= Your goal =
Reproduce every item below line for line, without the pictures.

Supplied material below:

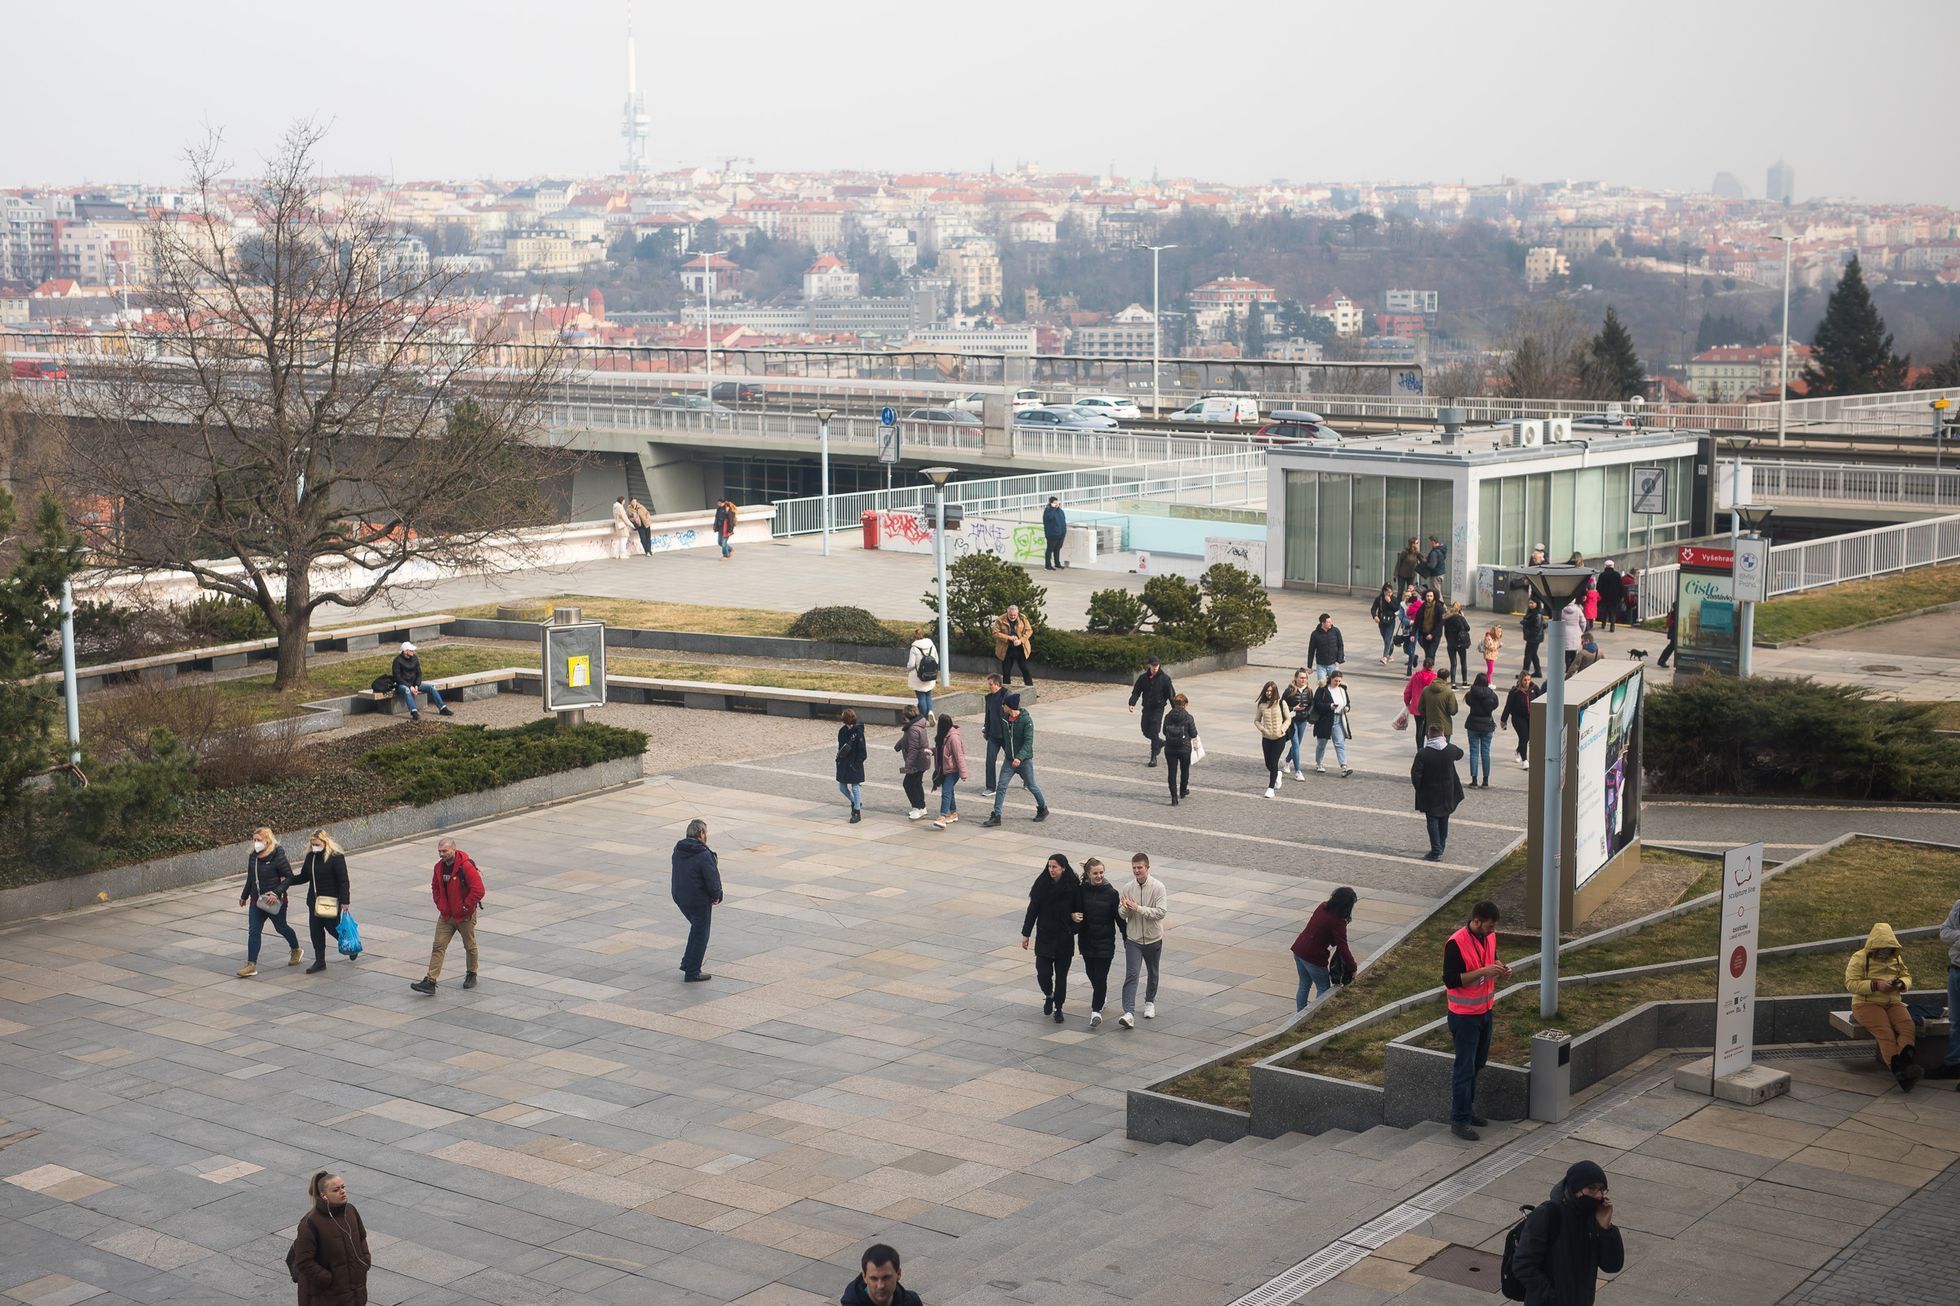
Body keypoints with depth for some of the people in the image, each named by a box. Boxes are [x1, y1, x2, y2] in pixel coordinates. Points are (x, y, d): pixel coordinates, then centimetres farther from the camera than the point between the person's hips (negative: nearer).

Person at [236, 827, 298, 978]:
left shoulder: (277, 856, -17)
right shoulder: (253, 856, 3)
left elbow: (289, 877, -15)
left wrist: (277, 892, -25)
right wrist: (244, 896, 25)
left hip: (274, 901, -5)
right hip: (256, 901, 6)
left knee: (281, 928, 13)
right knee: (253, 931, -3)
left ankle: (296, 950, 39)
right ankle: (251, 965, -4)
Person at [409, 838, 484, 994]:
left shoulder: (466, 866, -21)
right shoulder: (439, 867, 0)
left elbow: (478, 890, -24)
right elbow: (435, 887, 17)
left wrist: (465, 907, -18)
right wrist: (440, 905, 5)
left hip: (465, 916, -5)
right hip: (446, 915, 5)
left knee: (470, 946, 13)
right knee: (438, 946, -3)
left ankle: (471, 975, 34)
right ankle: (430, 981, -8)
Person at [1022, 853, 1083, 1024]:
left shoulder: (1073, 886, -7)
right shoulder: (1042, 884, -4)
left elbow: (1079, 909, 5)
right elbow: (1032, 909, 1)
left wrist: (1075, 916, -17)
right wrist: (1026, 934, 2)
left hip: (1065, 938, -1)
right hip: (1044, 936, 1)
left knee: (1061, 975, 5)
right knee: (1043, 973, -4)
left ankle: (1058, 1008, 21)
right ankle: (1049, 996, 27)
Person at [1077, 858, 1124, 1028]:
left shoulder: (1111, 893, -8)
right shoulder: (1081, 891, -3)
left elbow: (1119, 916, -2)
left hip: (1105, 941, -3)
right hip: (1087, 940, 3)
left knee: (1100, 975, -8)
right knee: (1091, 973, 16)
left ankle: (1096, 1010, -7)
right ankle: (1101, 998, 42)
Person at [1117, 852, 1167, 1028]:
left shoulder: (1158, 887, -13)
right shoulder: (1129, 888, -3)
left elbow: (1161, 912, -22)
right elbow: (1123, 915, 3)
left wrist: (1137, 908, -25)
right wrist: (1126, 909, -20)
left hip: (1153, 939, -1)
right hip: (1133, 939, 1)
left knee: (1153, 974, 19)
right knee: (1131, 975, -12)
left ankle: (1150, 1002, 43)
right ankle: (1129, 1013, -21)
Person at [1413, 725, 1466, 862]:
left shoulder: (1423, 754, -20)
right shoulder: (1451, 750, -9)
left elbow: (1415, 774, -20)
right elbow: (1460, 754, 17)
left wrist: (1418, 788, -3)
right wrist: (1445, 741, 24)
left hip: (1430, 796, -4)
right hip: (1447, 794, 4)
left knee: (1432, 822, 3)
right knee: (1444, 820, 19)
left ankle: (1436, 852, 2)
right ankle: (1441, 846, 32)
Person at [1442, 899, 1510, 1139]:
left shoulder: (1490, 937, 0)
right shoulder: (1456, 944, -23)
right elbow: (1450, 980, -23)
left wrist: (1499, 969, -6)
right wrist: (1483, 971, -28)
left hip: (1485, 1011, 8)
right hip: (1465, 1016, -8)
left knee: (1477, 1065, 18)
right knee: (1464, 1069, -1)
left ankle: (1467, 1110, 32)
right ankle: (1459, 1121, 7)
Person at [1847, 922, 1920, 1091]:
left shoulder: (1896, 959, 16)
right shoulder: (1859, 958, -2)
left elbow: (1907, 978, 21)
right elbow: (1851, 983, -10)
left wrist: (1901, 984, -5)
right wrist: (1875, 985, -22)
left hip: (1893, 1003, 5)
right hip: (1867, 1003, -5)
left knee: (1908, 1027, -27)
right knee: (1885, 1031, -32)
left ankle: (1906, 1063, -48)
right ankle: (1897, 1069, -45)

End of Supplied material.

= Task response =
Body keypoints with depth for some of the people in the image, each named by a box. Boxes are [x1, y1, x2, y2] in pixel coordinates. Points are (x, y, d): pixel coordinates, then centimetres farther from the camera than the point between the person's hips (negative: nearer).

Person at [236, 827, 298, 978]:
left shoulder: (277, 856, -17)
right shoulder: (253, 856, 3)
left elbow: (289, 877, -15)
left wrist: (277, 892, -25)
right wrist: (244, 896, 25)
left hip: (274, 901, -5)
right hip: (256, 901, 6)
left knee: (281, 928, 13)
right knee: (253, 931, -3)
left ankle: (296, 950, 39)
right ankle: (251, 965, -4)
Person at [409, 838, 484, 994]:
left shoulder: (466, 866, -21)
right shoulder: (439, 867, 0)
left elbow: (478, 890, -24)
right elbow: (435, 887, 17)
left wrist: (465, 907, -18)
right wrist: (440, 905, 5)
left hip: (465, 916, -5)
right hip: (446, 915, 5)
left knee: (470, 946, 13)
right knee: (438, 946, -3)
left ankle: (471, 975, 34)
right ankle: (430, 981, -8)
Person at [1022, 853, 1083, 1024]:
left shoulder: (1073, 886, -7)
right shoulder: (1042, 884, -4)
left elbow: (1079, 909, 5)
right elbow: (1032, 909, 1)
left wrist: (1075, 916, -17)
right wrist: (1026, 934, 2)
left hip: (1065, 938, -1)
right hip: (1044, 936, 1)
left knee: (1061, 975, 5)
right knee: (1043, 973, -4)
left ankle: (1058, 1008, 21)
right ankle: (1049, 996, 27)
Person at [1077, 858, 1124, 1028]:
left shoulder: (1111, 893, -8)
right shoulder: (1081, 891, -3)
left elbow: (1119, 916, -2)
left hip: (1105, 941, -3)
right hip: (1087, 940, 3)
left knee: (1100, 975, -8)
right knee: (1091, 973, 16)
left ankle: (1096, 1010, -7)
right ankle: (1101, 998, 42)
Person at [1117, 852, 1167, 1028]:
left shoulder: (1158, 887, -13)
right shoulder: (1129, 888, -3)
left elbow: (1161, 912, -22)
right elbow: (1123, 915, 3)
left wrist: (1137, 908, -25)
right wrist: (1126, 909, -20)
left hip: (1153, 939, -1)
right hip: (1133, 939, 1)
left knee: (1153, 974, 19)
right knee: (1131, 975, -12)
left ankle: (1150, 1002, 43)
right ankle: (1129, 1013, -21)
Person at [1413, 725, 1466, 862]:
left shoulder: (1423, 754, -20)
right shoulder: (1451, 750, -9)
left elbow: (1415, 774, -20)
right elbow: (1460, 754, 17)
left wrist: (1418, 788, -3)
right wrist: (1445, 741, 24)
left hip: (1430, 796, -4)
right hip: (1447, 794, 4)
left knee: (1432, 822, 3)
right knee: (1444, 820, 19)
left ankle: (1436, 852, 2)
right ankle: (1441, 846, 32)
Person at [1442, 899, 1510, 1139]:
left shoulder: (1490, 937, 0)
right shoulder: (1456, 944, -23)
right elbow: (1450, 980, -23)
left wrist: (1499, 969, -6)
right wrist: (1483, 971, -28)
left hip: (1485, 1011, 8)
right hip: (1465, 1016, -8)
left knee: (1477, 1065, 18)
right knee: (1464, 1069, -1)
left ankle: (1467, 1110, 32)
right ankle: (1459, 1121, 7)
Person at [1847, 922, 1920, 1091]:
left shoulder: (1896, 959, 16)
right shoulder: (1859, 958, -2)
left elbow: (1907, 978, 21)
right elbow: (1851, 983, -10)
left wrist: (1901, 984, -5)
right wrist: (1875, 985, -22)
left hip: (1893, 1003, 5)
right hip: (1867, 1003, -5)
left knee: (1908, 1027, -27)
right knee: (1885, 1031, -32)
left ankle: (1906, 1063, -48)
right ankle: (1897, 1069, -45)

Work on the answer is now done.